§ GIVEN TEXT
◇ ◇ ◇ ◇ ◇ ◇ ◇

- Born: March 1, 1981 (age 44) New Haven, Connecticut, U.S.
- Occupation: Actor
- Years active: 1991–present

= Adam LaVorgna =

American actor (born 1981)

Adam Lavorgna (born March 1, 1981) is an American actor, known for his role on the television series Brooklyn Bridge, and in the films Milk Money, The Beautician and the Beast, and I'll Be Home for Christmas, and as Robbie Palmer on 7th Heaven.

==Early life==
Lavorgna was born near New Haven, in North Branford, Connecticut, the son of Sandra (née Schnepf), a college professor, and Joseph LaVorgna, a high school assistant principal.

Lavorgna attended high school at Avon Old Farms in Avon, Connecticut. He also enrolled at Boston College, prior to leaving the school after his freshman year to pursue acting, specifically, 7th Heaven.

==Career==
Lavorgna starred as Nicholas Scamperelli in the series Brooklyn Bridge, for which he received the 1993 Youth in Film Award for Best Actor. In 1998, he joined the movie I'll Be Home for Christmas with Jonathan Taylor Thomas and Jessica Biel. In 1999, he then joined 7th Heaven as a series regular portraying Robbie Palmer, Mary's (Jessica Biel) troubled ex-boyfriend who has moved into the family home. He left the show in 2002. LaVorgna recalled his choice to leave was due to having a hard time managing his way around Hollywood, California, in addition to missing his family, mutually agreeing with the staff of 7th Heaven for a dismissal. He returned to the East Coast.

◇ ◇ ◇ ◇ ◇ ◇ ◇

Items drawn from a data source
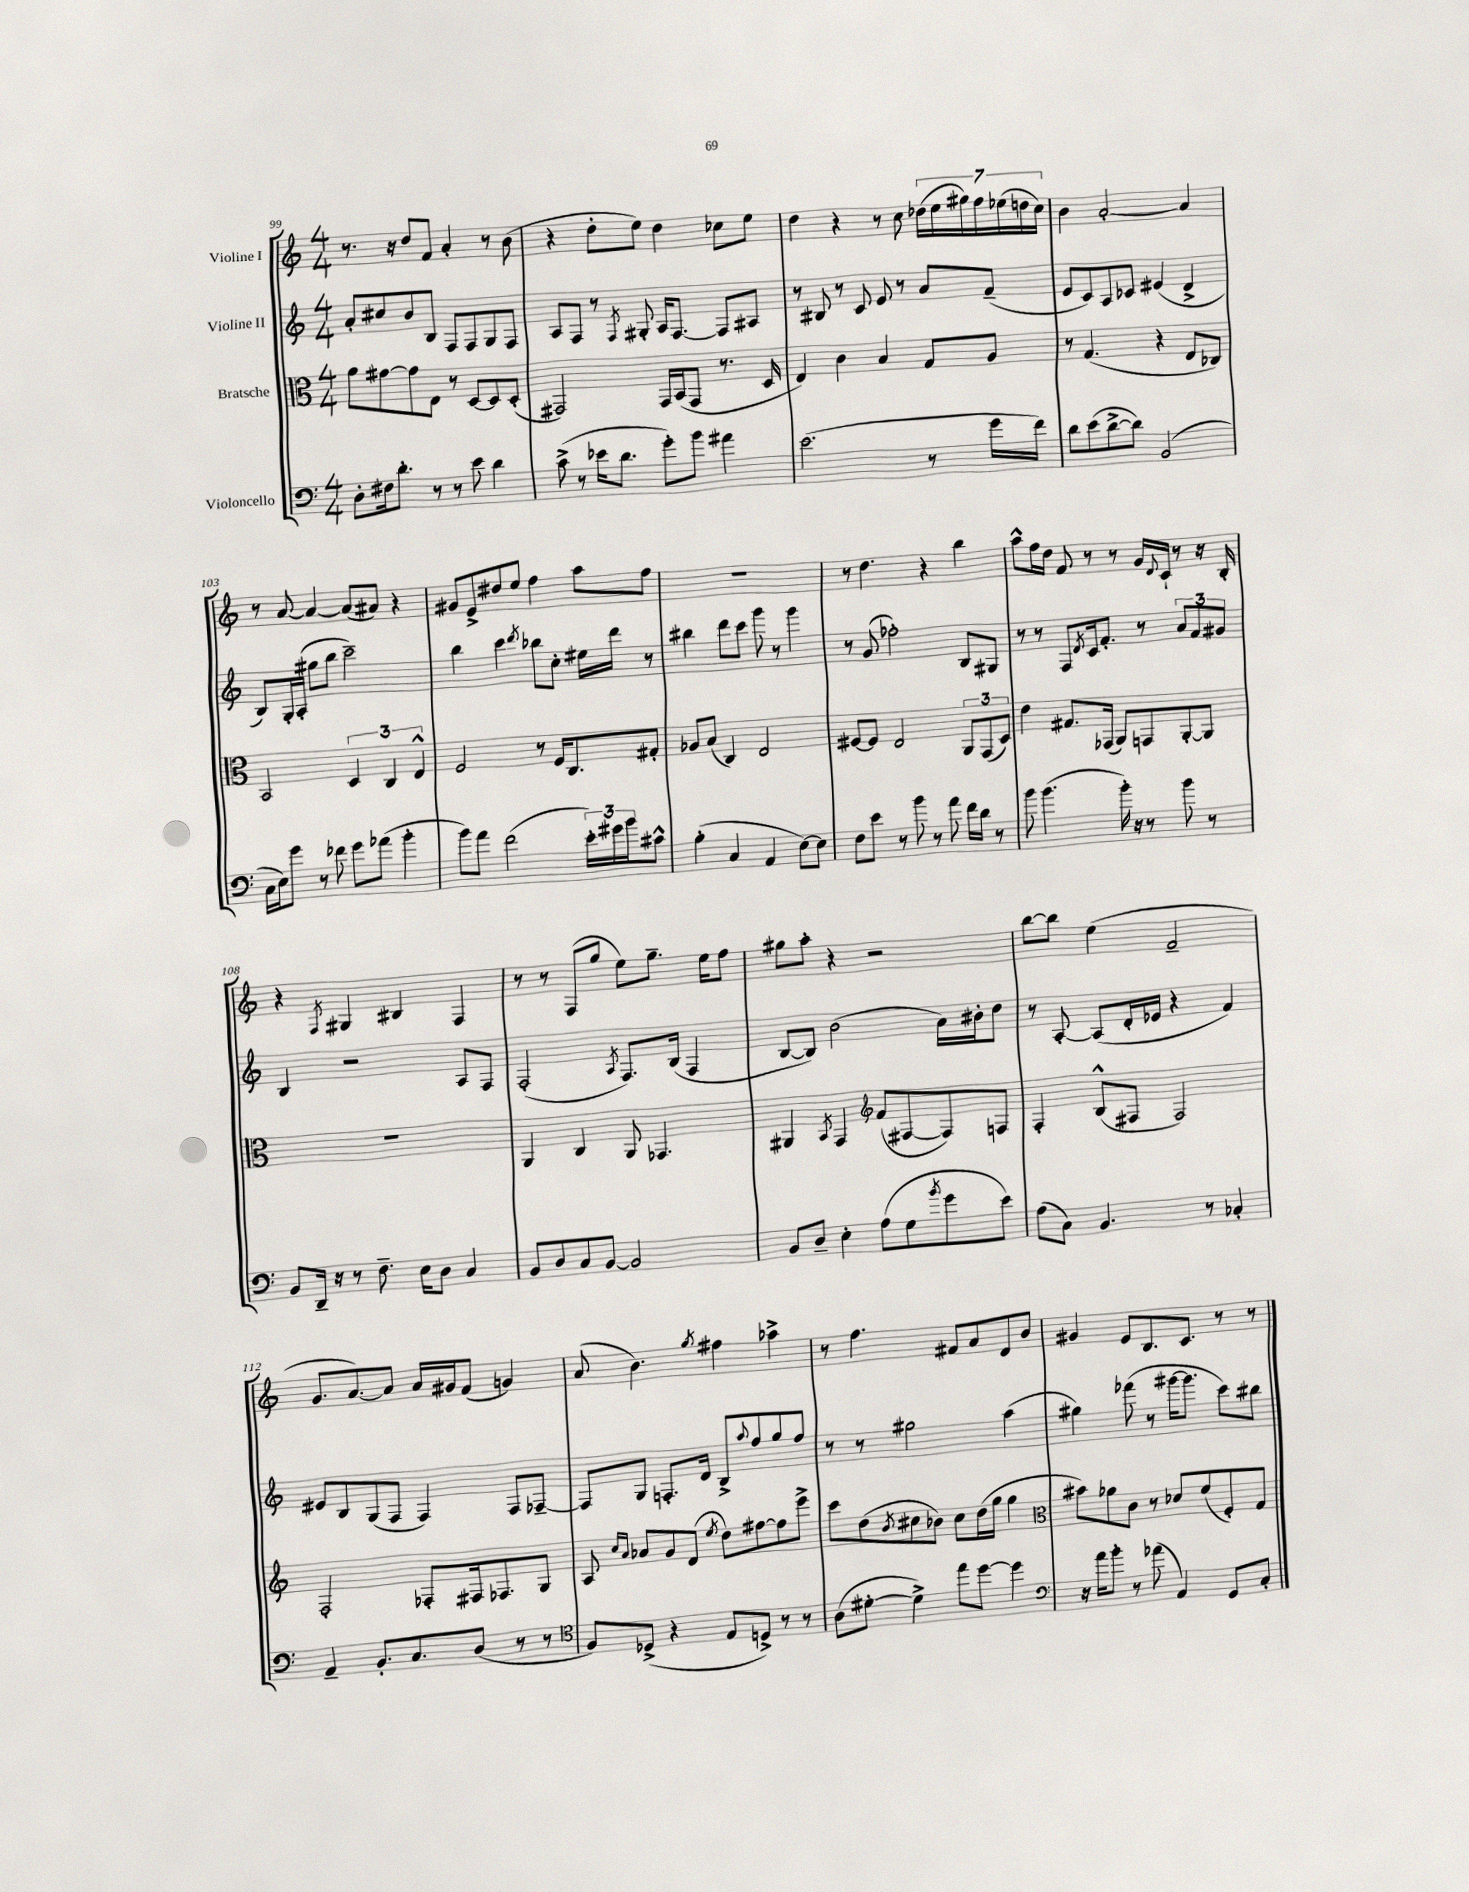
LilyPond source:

<<
\new StaffGroup <<
\new Staff = "s0" \with { instrumentName = "Violine I" } {
    \clef treble \key c \major \numericTimeSignature \time 4/4
    r8. r16 d''8 f'8 a'4-. r8 b'8( |
    r4 d''8-. e''8) d''4 ces''8 e''8 |
    d''4 r4 r8 c''8 \tuplet 7/4 { des''16( e''16 gis''16) f''16 ees''16( d''16 c''16) } |
    b'4 a'2~-. a'4 |
    r8 a'8~ a'4~ a'8( ais'8) r4 |
    gis'8 e'8-> dis''8 e''8 f''4 a''8 f''8 |
    R1 |
    r8 d''4. r4 b''4 |
    a''8-^ f''16 d''16 f'8 r8 r8 g'16 \appoggiatura { d'8 } c'16-! r8 r16 b16-. |
    r4 \acciaccatura { f8 } gis4 bis4 f4 |
    r8 r8 f8( g''8 e''8) g''8.-- e''16 f''8 |
    gis''8 a''8-. r4 r2 |
    b''8~ b''8 e''4( f'2-- |
    g'8. a'8.~) a'8 a'16 gis'16 f'8( g'4) |
    a'8( b'4.) \acciaccatura { g''8 } fis''4 aes''4-> |
    r8 f''4. fis'8 a'8 d'8 b'8 |
    gis'4 e'8 b8. c'8. r8 r8 \bar "|." |
}
\new Staff = "s1" \with { instrumentName = "Violine II" } {
    \clef treble \key c \major \numericTimeSignature \time 4/4
    a'8-. cis''8 b'8 b8 f8 f8 g8 f8 |
    a8 f8 r8 \acciaccatura { f8 } gis8-. a16 f8.~ f8 ais8 |
    r8 bis8 r8 c'8 e'8 r8 a'8 f'8--( |
    e'8 c'8) a8 ces'8 eis'4( d'4-> |
    b8) g16-. a16-.( gis''8 b''8 c'''2--) |
    b''4 c'''4 \acciaccatura { d'''8 } bes''8 c''8-. eis''16 d'''16 r8 |
    bis''4 d'''8 c'''8 g'''8 r8 g'''4 |
    r8 g'8( fes''2-.) b8 gis8 |
    r8 r8 f8 \acciaccatura { d'8 } c'16 f'8.-. r8 \tuplet 3/2 { a'8 f'8 gis'8 } |
    b4 r2 a8 f8 |
    f2-.( \acciaccatura { a8 } f8.) b16( f4 |
    b8~ b8) b'2( a'16) bis'16-. d''8 |
    r8 a8~-. a8( d'16-. ees'16 r4 f'4) |
    eis'8 b8 g8( f8 f4) f8 fes8~-- |
    fes8 g8 f8.-. d'16 b8-> \appoggiatura { a''8 } f''8 g''8 f''8 |
    r8 r8 gis''2 a''4( |
    gis''4) fes'''8( r8 gis'''16~ gis'''8. c'''8) bis''8 \bar "|." |
}
\new Staff = "s2" \with { instrumentName = "Bratsche" } {
    \clef alto \key c \major \numericTimeSignature \time 4/4
    a'8 gis'8~ gis'8 e8 r8 d8~ d8 d8-.( |
    gis,2) gis,16 b,16( gis,8 r8. d16 |
    e4) c'4 b4 g8 a8 |
    r8 g4.( r4 e8 ces8) |
    b,2 \tuplet 3/2 { d4 c4 e4-^ } |
    f2 r8 f16 c8. gis8-. |
    aes8 b8( c4) e2 |
    fis8~ fis8 e2 \tuplet 3/2 { a,8 g,8( d8) } |
    e'4 gis8. ges,16( a,8) g,8 a,8~-. a,8 |
    R1 |
    a,4 c4 a,8 ges,4. |
    ais,4 \acciaccatura { b,8 } g,4 \clef treble f'8( fis8~ fis8) f8 |
    f4-. b8-^( fis8 fis2) |
    f2-. fes8-. fis16 fes8. g8 |
    a8 \grace { c''16 a'16 } aes'8 g'8 d'8( \acciaccatura { e''8 } d''8) fis''8~ fis''8 e'''8-> |
    c'''8 d''8( \acciaccatura { b'8 } cis''8 bes'8) cis''8 d''16( g''16 g''4 |
    \clef alto bis'8) aes'8 c'8 r8 des'8 f'8( f8-.) g8 \bar "|." |
}
\new Staff = "s3" \with { instrumentName = "Violoncello" } {
    \clef bass \key c \major \numericTimeSignature \time 4/4
    d8-. fis16 d'8.-. r8 r8 e'8 d'4 |
    c'8->( r8 ees'16 d'8. g'8-.) b'8 ais'4 |
    e'2.( r8 g'16 f'16) |
    d'8 e'8( d'8~-> d'8) b,2( |
    c16 e16) g'8 r8 fes'8 g'8 aes'8( b'4-. |
    b'8) a'8 f'2( \tuplet 3/2 { e'16-.) gis'16 b'16 } cis'8-^ |
    b4-.( c4 a,4 e8~) e8 |
    f8 e'8 r8 b'8 r8 a'8 f'16 d'16 r8 |
    b'8 b'4.( b'16-.) r16 r8 b'8 r8 |
    b,8 d,16-- r16 r8 f8.-- e16 d8 c4 |
    b,8 d8 c8 b,8~ b,2 |
    b,8 d8-- e4-. a8( g8 \acciaccatura { b'8 } g'8 e'8) |
    a8( c8) b,4. r8 ces4-. |
    a,4-- b,8.-. c8. d8( r8 r8 |
    \clef tenor f8) des8->( r4 e8 d8->) r8 r8 |
    a8( dis'8~-. dis'4->) e''8 d''8~ d''4 |
    \clef bass r16 a'16 b'8-. r8 aes'8( a,4) g,8 c8-. \bar "|." |
}
>>
>>
\layout { \context { \Score currentBarNumber = #99 } }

◇ ◇ ◇ ◇ ◇ ◇ ◇

§ ACTIONS TO TAKE
1. In the LaVorgna biography, which award did he receive for playing Nicholas Scamperelli in Brooklyn Bridge?
2. Copy word for word the stretch of the LaVorgna biography from "American actor (born" through "on 7th Heaven.".

§ TASK ANSWERS
1. The 1993 Youth in Film Award for Best Actor.

2.
American actor (born 1981)

Adam Lavorgna (born March 1, 1981) is an American actor, known for his role on the television series Brooklyn Bridge, and in the films Milk Money, The Beautician and the Beast, and I'll Be Home for Christmas, and as Robbie Palmer on 7th Heaven.